> **Task description**
Pick up the editor's note about neighbor Brook Hewitt and keep writing it from its last sentence.

> **Text for analysis**
╭──

Editor’s note: Good neighbors are pricelessBrook Hewitt stands outside her home on July 12, 2022. Photo by Dan Whisenhunt
Sometimes the universe conspires to put people in the same place at the same time.
As far as religion goes, I don’t believe in much of anything, but I believe that much.
About a month before my son was born, reporter Ellen Eldridge wrote a story about Brook Hewitt for Decaturish. It was a story of resilience, about a single mom who lost her job but pulled herself together to build a successful photography business. Little did I know, but two months later, Brook and I would be neighbors. I lucked out and found a cool neighborhood here in Scottdale. It’s still weird, in a good way. I’d see Brook out walking her dog, and we’d always chit-chat about this and that. About business. About her students. (She loves talking about her students.) About life.
If either one of us needed someone to feed the pets, pull the garbage can up, check the mail or jump off a car with a dead battery, all we had to do is pick up a phone. In early 2020, I was freaking the hell out. When the pandemic started, half my advertisers pulled their ads down – we were running numerous events ads – and my son’s Pre-K education came to an abrupt halt. With play dates out of the picture, I had to be my son’s teacher and best friend, in addition to being his father and a business owner. And my business was seemingly in free fall. Those were some long days.
But as always, Brook was there for us. Even though she had no shortage of clients who needed an outlet for their kids after the pandemic sidelined in-person learning, she made time for my boy. She took him on long photo walks every weekend. She didn’t ask for anything in return, but of course, I paid her. It was a dark time for the world, my family included. But Brook had our back. She gave my son something to look forward to.
Brook has always been a go-getter. She hustles to make ends meet when she comes up short. She’s always got a new plan in her back pocket when her plans fall through. While 2020 was a new experience for everyone, in some ways, Brook had been there and done that. She’s always found a way to survive when things aren’t going her way. As I navigated my own professional crisis in 2020, she was a source of inspiration for me.

╰──

> **Material shown**

╭──

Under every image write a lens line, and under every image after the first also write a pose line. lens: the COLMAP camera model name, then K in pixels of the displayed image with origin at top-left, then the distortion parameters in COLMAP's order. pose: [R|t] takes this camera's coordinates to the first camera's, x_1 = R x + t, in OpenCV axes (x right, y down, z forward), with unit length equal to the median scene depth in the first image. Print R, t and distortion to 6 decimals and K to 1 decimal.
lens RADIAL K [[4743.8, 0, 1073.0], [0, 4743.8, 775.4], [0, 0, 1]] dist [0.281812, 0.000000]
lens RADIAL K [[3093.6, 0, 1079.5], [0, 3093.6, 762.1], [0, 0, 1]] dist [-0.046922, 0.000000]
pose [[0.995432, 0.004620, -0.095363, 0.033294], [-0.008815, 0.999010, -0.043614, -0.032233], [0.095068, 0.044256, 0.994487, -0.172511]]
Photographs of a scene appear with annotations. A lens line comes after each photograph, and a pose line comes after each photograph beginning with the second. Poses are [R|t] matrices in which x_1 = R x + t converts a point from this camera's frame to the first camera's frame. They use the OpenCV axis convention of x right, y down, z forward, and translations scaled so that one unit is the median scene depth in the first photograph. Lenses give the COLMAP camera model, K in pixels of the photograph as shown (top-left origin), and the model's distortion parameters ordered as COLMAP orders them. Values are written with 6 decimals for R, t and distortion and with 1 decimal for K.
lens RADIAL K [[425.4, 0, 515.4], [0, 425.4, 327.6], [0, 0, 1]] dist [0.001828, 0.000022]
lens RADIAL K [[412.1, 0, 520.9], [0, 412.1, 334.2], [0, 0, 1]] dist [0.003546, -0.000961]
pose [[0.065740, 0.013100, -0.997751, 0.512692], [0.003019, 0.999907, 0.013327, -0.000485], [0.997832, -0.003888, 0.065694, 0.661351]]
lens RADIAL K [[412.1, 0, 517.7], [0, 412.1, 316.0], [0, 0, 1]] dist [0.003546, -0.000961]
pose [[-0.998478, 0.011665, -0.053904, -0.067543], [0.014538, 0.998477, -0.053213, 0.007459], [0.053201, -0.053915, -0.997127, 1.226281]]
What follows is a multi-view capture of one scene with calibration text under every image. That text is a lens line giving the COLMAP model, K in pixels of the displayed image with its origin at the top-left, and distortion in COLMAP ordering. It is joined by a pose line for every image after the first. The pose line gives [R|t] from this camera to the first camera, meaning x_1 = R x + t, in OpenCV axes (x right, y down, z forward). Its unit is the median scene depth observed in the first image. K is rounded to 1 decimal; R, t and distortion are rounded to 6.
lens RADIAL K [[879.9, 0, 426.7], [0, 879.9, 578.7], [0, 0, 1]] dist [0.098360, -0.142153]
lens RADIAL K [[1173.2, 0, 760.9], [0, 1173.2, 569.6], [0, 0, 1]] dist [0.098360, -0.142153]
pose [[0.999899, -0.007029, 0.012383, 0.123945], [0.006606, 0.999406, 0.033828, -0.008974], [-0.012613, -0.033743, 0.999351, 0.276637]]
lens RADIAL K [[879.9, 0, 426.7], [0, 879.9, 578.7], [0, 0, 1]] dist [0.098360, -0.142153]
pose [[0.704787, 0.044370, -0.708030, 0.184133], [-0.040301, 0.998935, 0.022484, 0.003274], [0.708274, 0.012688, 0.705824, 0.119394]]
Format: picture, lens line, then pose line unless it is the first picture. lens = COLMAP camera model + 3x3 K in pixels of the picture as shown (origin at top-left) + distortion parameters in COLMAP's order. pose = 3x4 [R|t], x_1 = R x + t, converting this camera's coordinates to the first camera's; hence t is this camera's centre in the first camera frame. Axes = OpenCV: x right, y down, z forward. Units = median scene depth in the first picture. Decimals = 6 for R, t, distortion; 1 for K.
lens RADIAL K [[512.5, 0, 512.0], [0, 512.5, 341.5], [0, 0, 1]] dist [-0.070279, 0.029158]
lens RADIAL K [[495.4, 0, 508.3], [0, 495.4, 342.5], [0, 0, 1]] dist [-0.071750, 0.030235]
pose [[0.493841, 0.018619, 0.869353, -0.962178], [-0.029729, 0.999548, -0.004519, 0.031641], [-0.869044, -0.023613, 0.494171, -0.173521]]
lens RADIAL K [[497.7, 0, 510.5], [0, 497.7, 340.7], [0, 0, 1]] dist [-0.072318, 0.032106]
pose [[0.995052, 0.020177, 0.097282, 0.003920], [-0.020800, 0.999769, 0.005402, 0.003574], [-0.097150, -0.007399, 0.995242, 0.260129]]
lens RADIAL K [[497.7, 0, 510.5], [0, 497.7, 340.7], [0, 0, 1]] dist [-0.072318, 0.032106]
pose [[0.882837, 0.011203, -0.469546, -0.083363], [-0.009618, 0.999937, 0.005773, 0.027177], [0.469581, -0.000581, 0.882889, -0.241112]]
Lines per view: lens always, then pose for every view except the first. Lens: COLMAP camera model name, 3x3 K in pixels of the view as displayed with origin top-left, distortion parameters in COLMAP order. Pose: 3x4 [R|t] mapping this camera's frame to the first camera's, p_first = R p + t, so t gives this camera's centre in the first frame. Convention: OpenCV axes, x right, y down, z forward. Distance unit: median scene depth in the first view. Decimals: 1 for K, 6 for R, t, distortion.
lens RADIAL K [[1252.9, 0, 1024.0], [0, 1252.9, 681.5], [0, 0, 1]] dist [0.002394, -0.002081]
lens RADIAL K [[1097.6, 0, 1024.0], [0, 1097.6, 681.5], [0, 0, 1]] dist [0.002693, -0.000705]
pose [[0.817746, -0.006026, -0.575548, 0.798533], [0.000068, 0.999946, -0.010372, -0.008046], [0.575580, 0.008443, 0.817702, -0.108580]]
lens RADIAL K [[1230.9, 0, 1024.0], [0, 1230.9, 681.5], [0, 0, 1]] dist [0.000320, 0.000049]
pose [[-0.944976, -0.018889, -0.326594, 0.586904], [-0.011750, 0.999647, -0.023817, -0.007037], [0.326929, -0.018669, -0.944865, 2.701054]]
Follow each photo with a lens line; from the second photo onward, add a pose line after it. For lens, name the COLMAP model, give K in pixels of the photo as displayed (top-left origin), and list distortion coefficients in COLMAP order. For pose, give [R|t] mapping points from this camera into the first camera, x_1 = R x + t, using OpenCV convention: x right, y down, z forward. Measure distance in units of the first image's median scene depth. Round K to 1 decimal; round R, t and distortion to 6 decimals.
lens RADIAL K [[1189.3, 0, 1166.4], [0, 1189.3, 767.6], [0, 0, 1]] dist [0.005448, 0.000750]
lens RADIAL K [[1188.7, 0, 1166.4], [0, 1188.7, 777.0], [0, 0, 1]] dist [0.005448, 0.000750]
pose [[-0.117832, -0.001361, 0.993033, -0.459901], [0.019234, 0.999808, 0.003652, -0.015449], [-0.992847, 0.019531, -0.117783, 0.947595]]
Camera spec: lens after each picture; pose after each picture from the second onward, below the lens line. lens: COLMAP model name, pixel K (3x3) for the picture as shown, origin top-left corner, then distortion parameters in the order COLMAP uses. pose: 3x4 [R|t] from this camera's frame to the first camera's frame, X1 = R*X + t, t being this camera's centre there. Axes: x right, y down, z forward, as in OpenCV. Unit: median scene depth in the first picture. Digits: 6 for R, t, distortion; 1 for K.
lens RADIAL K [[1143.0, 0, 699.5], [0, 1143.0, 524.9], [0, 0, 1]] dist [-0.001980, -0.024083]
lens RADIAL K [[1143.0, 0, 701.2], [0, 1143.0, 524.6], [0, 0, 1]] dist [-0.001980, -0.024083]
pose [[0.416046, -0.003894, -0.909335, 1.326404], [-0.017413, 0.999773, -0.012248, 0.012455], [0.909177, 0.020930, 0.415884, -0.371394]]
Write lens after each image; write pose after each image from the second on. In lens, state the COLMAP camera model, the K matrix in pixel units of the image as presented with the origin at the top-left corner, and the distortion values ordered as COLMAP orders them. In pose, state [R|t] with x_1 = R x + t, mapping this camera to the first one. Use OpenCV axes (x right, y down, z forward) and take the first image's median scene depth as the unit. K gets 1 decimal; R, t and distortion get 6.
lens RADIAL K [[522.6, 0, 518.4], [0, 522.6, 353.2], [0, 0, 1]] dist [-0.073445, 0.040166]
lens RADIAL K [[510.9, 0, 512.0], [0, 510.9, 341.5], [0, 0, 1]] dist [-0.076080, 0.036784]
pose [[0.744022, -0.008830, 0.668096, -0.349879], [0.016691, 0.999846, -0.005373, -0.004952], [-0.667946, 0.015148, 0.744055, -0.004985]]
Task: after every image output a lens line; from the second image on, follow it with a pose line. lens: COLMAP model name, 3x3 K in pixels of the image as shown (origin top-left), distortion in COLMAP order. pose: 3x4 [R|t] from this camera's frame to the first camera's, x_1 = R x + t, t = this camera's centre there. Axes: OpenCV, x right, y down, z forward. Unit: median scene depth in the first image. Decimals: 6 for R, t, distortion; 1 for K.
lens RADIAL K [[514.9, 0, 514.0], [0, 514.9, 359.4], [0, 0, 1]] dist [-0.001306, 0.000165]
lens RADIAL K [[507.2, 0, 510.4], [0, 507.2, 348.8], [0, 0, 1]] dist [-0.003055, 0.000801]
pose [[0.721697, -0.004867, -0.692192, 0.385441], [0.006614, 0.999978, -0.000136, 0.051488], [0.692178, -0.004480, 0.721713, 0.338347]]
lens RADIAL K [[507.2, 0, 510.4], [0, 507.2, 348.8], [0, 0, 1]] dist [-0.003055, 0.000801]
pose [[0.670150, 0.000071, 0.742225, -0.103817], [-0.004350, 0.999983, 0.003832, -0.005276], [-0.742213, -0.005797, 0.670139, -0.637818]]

╰──

> **Result**
As a teacher and a photographer, Brook has touched many lives. I was reminded of this over the weekend after a large tree fell on her house. The tree basically ate her home, as one of her friends put it. Early Sunday morning, I dragged myself out of bed and walked over to survey the damage. She lost everything, including her photography equipment. The tree totaled one of her cars. The house is probably not salvageable either. All things considered, her family is fortunate they didn’t get hurt.
I had multiple people contact me – people who didn’t know each other but knew Brook – asking me if I could put the word out about her Go Fund Me page. I’d already sent her some cash before the fundraising effort got underway, but I wasn’t surprised to see folks rally to help her.
Being the editor but also her friend, I debated whether I should put Brook’s business on the street, so to speak, but she’s decided to forgo pride and accept all the help she can get. (Also, the TV news is doing some stories on this, and I’ll be damned if I’m going to get scooped on a story happening on my own street.) So with that said, if you know Brook, or know people who know her, I encourage you to give her an assist. Brook is a good neighbor and good people. Both are often hard to come by.